Segment Start: Input records

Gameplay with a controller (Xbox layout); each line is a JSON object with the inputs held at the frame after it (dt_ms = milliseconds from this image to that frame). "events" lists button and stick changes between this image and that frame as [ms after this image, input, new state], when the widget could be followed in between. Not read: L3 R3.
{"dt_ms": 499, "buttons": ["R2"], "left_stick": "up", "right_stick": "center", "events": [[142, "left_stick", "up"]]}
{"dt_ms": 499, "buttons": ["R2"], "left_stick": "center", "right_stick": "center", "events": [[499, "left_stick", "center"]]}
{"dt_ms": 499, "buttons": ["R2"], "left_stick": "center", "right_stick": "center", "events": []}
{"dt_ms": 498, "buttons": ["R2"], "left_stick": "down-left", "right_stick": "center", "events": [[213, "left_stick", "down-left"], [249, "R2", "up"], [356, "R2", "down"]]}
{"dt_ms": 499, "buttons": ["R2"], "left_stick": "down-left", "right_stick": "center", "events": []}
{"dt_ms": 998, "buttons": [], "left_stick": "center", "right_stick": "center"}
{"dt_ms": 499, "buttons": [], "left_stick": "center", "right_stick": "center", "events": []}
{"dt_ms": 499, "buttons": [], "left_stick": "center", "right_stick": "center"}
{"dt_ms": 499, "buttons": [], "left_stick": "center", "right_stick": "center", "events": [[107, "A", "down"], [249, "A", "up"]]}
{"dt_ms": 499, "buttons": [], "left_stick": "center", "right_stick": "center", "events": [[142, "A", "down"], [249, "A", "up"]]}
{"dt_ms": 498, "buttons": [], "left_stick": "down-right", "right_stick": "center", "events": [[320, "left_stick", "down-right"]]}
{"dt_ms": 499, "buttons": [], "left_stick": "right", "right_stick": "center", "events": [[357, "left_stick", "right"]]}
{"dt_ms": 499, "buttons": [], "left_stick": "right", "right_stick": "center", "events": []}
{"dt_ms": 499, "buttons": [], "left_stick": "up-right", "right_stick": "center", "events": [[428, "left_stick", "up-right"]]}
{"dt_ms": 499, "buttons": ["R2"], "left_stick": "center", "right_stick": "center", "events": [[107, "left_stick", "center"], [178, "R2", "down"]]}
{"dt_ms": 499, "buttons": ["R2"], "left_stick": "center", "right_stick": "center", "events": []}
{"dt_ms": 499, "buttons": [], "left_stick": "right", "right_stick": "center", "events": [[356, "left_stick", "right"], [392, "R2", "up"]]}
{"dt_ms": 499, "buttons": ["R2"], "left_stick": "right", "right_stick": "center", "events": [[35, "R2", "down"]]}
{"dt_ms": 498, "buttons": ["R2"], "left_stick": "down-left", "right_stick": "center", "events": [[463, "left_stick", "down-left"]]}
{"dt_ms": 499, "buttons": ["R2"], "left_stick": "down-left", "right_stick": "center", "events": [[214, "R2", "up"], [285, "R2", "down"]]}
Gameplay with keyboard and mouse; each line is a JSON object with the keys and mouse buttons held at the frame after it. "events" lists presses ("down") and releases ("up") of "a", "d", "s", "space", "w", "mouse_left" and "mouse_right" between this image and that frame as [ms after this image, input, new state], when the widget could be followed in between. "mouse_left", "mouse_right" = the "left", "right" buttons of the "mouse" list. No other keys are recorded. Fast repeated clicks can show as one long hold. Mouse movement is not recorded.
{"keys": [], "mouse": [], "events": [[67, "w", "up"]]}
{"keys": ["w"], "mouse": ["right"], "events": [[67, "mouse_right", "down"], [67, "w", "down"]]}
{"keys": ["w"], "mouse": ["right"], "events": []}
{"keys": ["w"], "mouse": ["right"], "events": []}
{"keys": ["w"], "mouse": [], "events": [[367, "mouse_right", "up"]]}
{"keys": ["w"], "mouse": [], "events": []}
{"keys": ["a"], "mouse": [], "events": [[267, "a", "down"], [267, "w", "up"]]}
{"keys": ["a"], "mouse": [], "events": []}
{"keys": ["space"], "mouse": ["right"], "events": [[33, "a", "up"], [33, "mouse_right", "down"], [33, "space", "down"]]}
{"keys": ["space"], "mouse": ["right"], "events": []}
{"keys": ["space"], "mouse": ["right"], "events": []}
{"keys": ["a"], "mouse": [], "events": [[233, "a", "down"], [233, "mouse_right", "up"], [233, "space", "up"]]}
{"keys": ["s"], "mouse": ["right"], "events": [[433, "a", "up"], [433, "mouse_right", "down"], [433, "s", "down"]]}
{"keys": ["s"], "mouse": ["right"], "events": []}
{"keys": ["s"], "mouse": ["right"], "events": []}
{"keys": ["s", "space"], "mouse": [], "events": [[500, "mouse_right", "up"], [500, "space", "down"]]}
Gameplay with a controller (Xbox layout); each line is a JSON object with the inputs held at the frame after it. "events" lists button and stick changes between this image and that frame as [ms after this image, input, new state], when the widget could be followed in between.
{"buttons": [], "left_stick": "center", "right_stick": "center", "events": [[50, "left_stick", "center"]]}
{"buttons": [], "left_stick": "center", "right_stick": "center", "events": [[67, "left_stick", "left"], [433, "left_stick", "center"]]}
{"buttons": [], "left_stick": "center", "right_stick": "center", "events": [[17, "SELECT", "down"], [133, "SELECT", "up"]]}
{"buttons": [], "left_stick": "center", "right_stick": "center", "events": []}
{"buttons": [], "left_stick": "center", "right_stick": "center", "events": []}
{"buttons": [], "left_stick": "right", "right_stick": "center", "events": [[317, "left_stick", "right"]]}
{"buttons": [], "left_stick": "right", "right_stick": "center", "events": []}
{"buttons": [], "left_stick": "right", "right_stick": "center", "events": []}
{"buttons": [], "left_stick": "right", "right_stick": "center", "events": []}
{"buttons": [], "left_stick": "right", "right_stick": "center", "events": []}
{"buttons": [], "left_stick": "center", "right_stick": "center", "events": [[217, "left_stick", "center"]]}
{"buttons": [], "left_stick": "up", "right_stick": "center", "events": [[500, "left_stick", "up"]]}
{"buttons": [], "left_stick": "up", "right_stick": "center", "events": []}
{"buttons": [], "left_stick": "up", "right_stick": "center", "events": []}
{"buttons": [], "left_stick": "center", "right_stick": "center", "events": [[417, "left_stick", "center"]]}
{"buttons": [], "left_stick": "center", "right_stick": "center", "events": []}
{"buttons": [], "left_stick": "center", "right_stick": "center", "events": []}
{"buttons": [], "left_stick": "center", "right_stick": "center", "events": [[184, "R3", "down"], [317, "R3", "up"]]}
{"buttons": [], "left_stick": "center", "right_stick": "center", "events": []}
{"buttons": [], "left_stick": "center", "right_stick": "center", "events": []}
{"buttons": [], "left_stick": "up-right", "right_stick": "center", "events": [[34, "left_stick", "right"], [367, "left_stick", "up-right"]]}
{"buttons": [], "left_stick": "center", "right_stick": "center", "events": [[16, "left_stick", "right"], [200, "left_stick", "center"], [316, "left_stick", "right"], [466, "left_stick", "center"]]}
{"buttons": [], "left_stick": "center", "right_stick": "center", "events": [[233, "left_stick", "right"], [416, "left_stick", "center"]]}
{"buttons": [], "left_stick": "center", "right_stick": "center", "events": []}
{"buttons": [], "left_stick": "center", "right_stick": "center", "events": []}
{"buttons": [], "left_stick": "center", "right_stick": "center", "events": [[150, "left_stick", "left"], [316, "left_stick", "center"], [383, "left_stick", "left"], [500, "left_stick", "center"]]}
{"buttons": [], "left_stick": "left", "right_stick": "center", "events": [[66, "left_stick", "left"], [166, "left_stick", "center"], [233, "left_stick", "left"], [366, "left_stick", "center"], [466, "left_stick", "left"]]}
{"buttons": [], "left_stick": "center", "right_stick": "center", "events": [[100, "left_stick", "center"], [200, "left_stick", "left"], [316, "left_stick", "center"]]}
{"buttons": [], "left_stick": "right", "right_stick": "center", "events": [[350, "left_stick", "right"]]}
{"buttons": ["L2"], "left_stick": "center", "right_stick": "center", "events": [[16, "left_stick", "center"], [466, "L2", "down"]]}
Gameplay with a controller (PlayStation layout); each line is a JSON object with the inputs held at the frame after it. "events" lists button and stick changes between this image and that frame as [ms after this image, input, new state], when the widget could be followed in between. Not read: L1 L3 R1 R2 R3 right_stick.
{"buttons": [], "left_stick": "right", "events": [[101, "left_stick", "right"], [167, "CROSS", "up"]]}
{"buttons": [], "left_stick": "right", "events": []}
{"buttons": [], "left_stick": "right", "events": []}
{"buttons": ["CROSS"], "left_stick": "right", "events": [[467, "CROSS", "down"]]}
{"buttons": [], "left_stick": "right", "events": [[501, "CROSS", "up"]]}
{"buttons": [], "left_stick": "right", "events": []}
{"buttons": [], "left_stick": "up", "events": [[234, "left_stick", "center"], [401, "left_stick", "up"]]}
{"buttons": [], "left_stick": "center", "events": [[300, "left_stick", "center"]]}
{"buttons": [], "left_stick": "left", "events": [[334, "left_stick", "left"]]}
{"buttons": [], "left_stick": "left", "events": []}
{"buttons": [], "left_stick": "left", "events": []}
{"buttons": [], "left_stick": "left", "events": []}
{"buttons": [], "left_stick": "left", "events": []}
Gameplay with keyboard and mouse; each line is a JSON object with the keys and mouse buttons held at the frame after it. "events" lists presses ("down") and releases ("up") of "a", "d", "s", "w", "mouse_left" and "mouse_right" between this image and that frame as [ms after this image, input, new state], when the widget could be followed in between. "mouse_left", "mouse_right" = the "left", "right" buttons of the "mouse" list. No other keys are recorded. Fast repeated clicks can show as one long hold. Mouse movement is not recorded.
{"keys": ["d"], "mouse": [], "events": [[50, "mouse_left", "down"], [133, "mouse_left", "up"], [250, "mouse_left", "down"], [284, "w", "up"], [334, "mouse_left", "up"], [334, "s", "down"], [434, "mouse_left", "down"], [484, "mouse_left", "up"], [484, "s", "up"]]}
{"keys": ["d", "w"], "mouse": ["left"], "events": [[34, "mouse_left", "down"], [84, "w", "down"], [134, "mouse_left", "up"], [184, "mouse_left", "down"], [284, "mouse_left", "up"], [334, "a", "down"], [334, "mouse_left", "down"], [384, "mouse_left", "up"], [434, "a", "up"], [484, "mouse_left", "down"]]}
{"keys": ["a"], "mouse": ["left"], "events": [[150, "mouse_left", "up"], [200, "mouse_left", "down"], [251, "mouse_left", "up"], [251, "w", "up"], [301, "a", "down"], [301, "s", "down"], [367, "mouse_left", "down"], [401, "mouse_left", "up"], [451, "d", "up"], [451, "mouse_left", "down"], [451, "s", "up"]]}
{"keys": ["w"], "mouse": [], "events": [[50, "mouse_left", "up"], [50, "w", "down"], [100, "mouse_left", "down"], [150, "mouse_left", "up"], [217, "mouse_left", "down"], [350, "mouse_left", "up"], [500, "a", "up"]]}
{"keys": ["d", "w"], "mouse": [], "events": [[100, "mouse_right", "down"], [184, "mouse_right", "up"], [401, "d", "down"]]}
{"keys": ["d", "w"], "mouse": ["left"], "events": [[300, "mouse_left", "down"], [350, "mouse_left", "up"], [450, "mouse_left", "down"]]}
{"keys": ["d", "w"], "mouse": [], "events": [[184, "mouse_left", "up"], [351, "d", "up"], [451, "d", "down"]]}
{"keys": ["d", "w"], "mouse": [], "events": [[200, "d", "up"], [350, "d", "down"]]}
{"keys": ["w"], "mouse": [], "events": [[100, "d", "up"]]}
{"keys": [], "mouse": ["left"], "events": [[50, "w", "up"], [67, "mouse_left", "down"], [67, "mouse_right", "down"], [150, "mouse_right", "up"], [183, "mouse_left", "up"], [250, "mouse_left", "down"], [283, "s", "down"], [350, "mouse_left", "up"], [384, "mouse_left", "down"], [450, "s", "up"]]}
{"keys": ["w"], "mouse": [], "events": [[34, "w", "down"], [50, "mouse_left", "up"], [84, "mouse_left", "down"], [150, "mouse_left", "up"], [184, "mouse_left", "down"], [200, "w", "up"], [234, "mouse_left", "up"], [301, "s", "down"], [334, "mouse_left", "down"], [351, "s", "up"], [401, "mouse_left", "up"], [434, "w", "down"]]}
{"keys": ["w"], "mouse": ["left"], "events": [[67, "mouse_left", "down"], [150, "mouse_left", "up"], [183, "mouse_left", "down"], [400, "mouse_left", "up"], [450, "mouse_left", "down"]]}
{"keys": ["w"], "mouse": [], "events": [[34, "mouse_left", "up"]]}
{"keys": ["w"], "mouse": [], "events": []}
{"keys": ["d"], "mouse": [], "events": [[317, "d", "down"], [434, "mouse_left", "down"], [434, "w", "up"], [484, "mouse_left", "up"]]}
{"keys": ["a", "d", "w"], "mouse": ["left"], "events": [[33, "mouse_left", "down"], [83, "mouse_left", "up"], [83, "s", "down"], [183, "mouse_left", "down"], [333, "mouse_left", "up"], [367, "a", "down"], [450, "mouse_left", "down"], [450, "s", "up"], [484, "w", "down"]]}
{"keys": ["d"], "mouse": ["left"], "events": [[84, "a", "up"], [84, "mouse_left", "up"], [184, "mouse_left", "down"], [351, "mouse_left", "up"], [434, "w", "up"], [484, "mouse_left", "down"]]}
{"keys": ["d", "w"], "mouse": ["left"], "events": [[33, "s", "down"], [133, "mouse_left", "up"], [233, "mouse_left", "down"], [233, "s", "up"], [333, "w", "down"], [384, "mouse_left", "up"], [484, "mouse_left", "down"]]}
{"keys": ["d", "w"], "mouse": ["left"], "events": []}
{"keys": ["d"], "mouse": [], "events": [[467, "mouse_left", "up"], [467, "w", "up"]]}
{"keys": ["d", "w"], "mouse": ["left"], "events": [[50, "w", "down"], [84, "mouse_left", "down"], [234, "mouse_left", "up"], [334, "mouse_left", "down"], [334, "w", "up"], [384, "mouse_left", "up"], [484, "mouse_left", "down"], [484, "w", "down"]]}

Segment End: Input records

### What is expected
Which of the lines above hold the word "read"? Copy each one.

### Answer to the exercise
Gameplay with a controller (Xbox layout); each line is a JSON object with the inputs held at the frame after it (dt_ms = milliseconds from this image to that frame). "events" lists button and stick changes between this image and that frame as [ms after this image, input, new state], when the widget could be followed in between. Not read: L3 R3.
Gameplay with a controller (PlayStation layout); each line is a JSON object with the inputs held at the frame after it. "events" lists button and stick changes between this image and that frame as [ms after this image, input, new state], when the widget could be followed in between. Not read: L1 L3 R1 R2 R3 right_stick.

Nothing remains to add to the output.